ERIUGENA: AN INTRODUCTION

Published in Issue 5 (September/October 2015), Reviews, Volume 23

book - eriugeniaIohannes Scotus Eriugena was one of the most fascinating characters of the Middle Ages and Eoghan Mac Aogáin has been able to transmit his charm. His book creates a very clear and captivating portrayal of the Irish philosopher as a multi-sided man: a teacher, a poet, a naturalist and a thinker. His narrative style, which alternates passages from Eriugena’s work with his explanations, makes for an enjoyable read. While academic standards are maintained, he does not lose the gift of a simple and understandable prose, thus creating a book suitable for all readers.
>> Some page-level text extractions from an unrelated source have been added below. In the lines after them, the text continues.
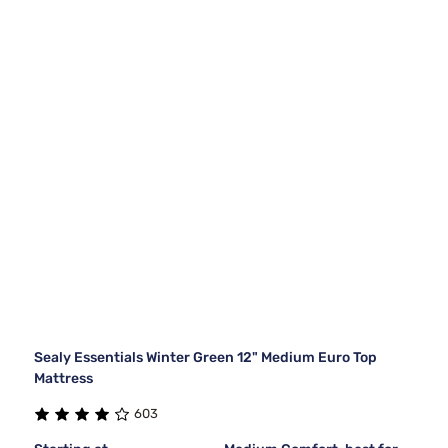
Sealy Essentials Winter Green 12" Medium Euro Top
Mattress
603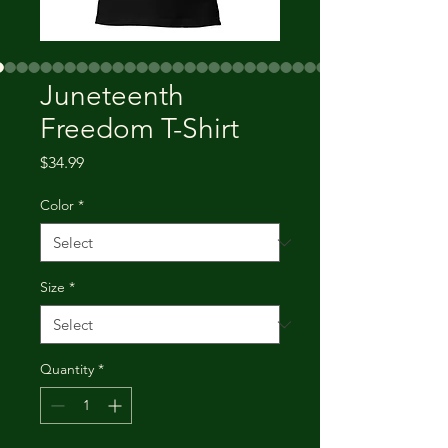
Juneteenth
Freedom T-Shirt
Price
$34.99
Color
*
Size
*
Quantity
*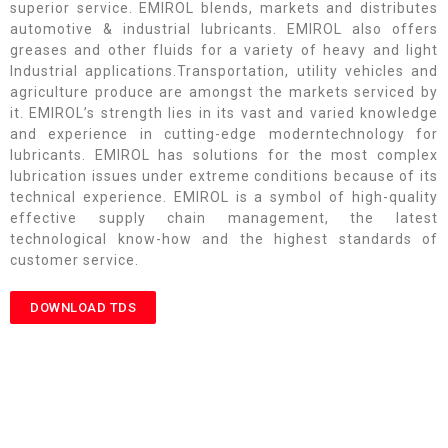
superior service. EMIROL blends, markets and distributes
automotive & industrial lubricants. EMIROL also offers
greases and other fluids for a variety of heavy and light
Industrial applications.Transportation, utility vehicles and
agriculture produce are amongst the markets serviced by
it. EMIROL’s strength lies in its vast and varied knowledge
and experience in cutting-edge moderntechnology for
lubricants. EMIROL has solutions for the most complex
lubrication issues under extreme conditions because of its
technical experience. EMIROL is a symbol of high-quality
effective supply chain management, the latest
technological know-how and the highest standards of
customer service.
DOWNLOAD TDS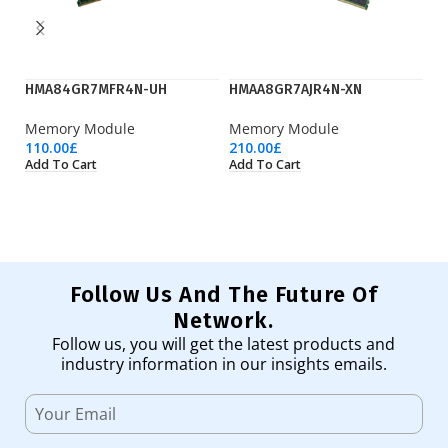
HMA84GR7MFR4N-UH
HMAA8GR7AJR4N-XN
H
Memory Module
Memory Module
M
110.00
£
210.00
£
52
Add To Cart
Add To Cart
Ad
Follow Us And The Future Of
Network.
Follow us, you will get the latest products and
industry information in our insights emails.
Mac Aogáin acknowledges that studying Eriugena also means dealing with his sources. He dedicates a chapter to each one of Eriugena’s spiritual magistri: Martianus Cappella, Gregory of Nyssa, Dionysius the Areo-pagite and Maximus the Confessor. In the first on Martianus, he presents Eriugena as a teacher of liberal arts in the palace school of the emperor. Furthermore, he shows the development of his interest in Neoplatonic philosophy, particularly in its naturalistic and cosmic doctrines. The second chapter is focused on Gregory of Nyssa, to whom Eriugena owes a vast intellectual debt. I strongly agree with Mac Aogáin’s claim of Gregory’s importance for Eriugena’s philosophy. The theology of the Cappadocian father is indeed useful for understanding the unwritten assumptions of Eriugena’s first work, De Praedistinatione, especially regarding the idea of deification. Moreover, it offers an additional explanation for the condemnation of this work by the Latin Church, which considered Eriugena’s doctrines alien to the Latin theology and branded his teachings as heretical. The main turning point for Eriugena’s philosophy is his translation of the corpus areopagiticum that, according to Mac Aogáin, gave him access to Greek doctrines. In fact, Dionysius’s apophatic theology and divine imagery, especially the opposition between light and darkness, influenced greatly the work of Eriugena. The fifth chapter carefully analyses Eriugena’s dependence on Maximus the Confessor’s notions of human as ‘microcosm’ and his ‘five-fold division of everything’. From this analysis, a direct link between the two philosophers is evident; Maximus’s division of nature is explicitly related by Eriugena to his fourfold division of nature, since both of them regard the return of the Creation to God. Mac Aogáin might have dedicated more attention to Origen, who is only briefly mentioned here, a significant source for the Irish philosopher.

The last chapter examines Eriugena’s last works: the writings on St John’s Gospel and the Periphyseon. From a chronological perspective, the writings on the Fourth Gospel should conclude the book, but the importance and comprehensiveness of the Periphyseon justify the author’s decision to conclude with an analysis of Eriugena’s masterpiece. On the Fourth Gospel, Mac Aogáin recognises that Eriugena’s attention is mainly focused on the Prologue. In addition, he identifies the most original and prolific feature of this work in the exegesis of the wilderness as the image of God. The following five chapters of this investigation of Eriugena’s philosophy are dedicated to the five books of the Periphyseon. Examining all of them thoroughly, Mac Aogáin deals with all the main arguments of Eriugena’s work: (1) God; (2) the Primordial Forms; (3) Creation—without the Human; (4) the Human; (5) Salvation. In his chapters on the first book, he explains Eriugena’s fourfold division of nature and his positions on the rational difficulties in apprehending the divine nature, which he believes possible only by means of figurative forms of attribution. In the eighth chapter he successfully presents the Primordial Causes as ‘ideas in the mind of God that bring into existence everything to which existence has been granted’, explaining in clear terms what is a quite complex notion. Here Mac Aogáin discusses also the Trinitarian views of the Irish philosopher, suggesting that Eriugena was too much ahead of his time. If it is true that he was aware of the differences between Western and Eastern theology, I am not convinced that he considered them in utter contrast, as Mac Aogáin seems to suggest. In the following chapter on God’s creation, Mac Aogáin rightly detects the closeness between
Eriugena and the Greek tradition; as a matter of fact, the analogical dialectic proposed by Eriugena has its only precedent in Eastern theology. In the tenth chapter, dedicated to Eriugena’s anthropology, I wonder whether his concerns about the body might have deserved closer investigation. In the chapter on the last book of the eriphyseon, Mac Aogáin explains comprehensively Eriugena’s theory of return to God, who is ‘the goal all Creation is moving towards’, underlining once again his dependence on Maximus’s philosophy.

In the last part of the book, Mac Aogáin gives some additional information on
Eriugena’s life. While his last chapter is en-titled ‘The End of the Story’, the reader has the impression that the story is far from at an end: this incredible philosopher still has a lot to offer our modern world.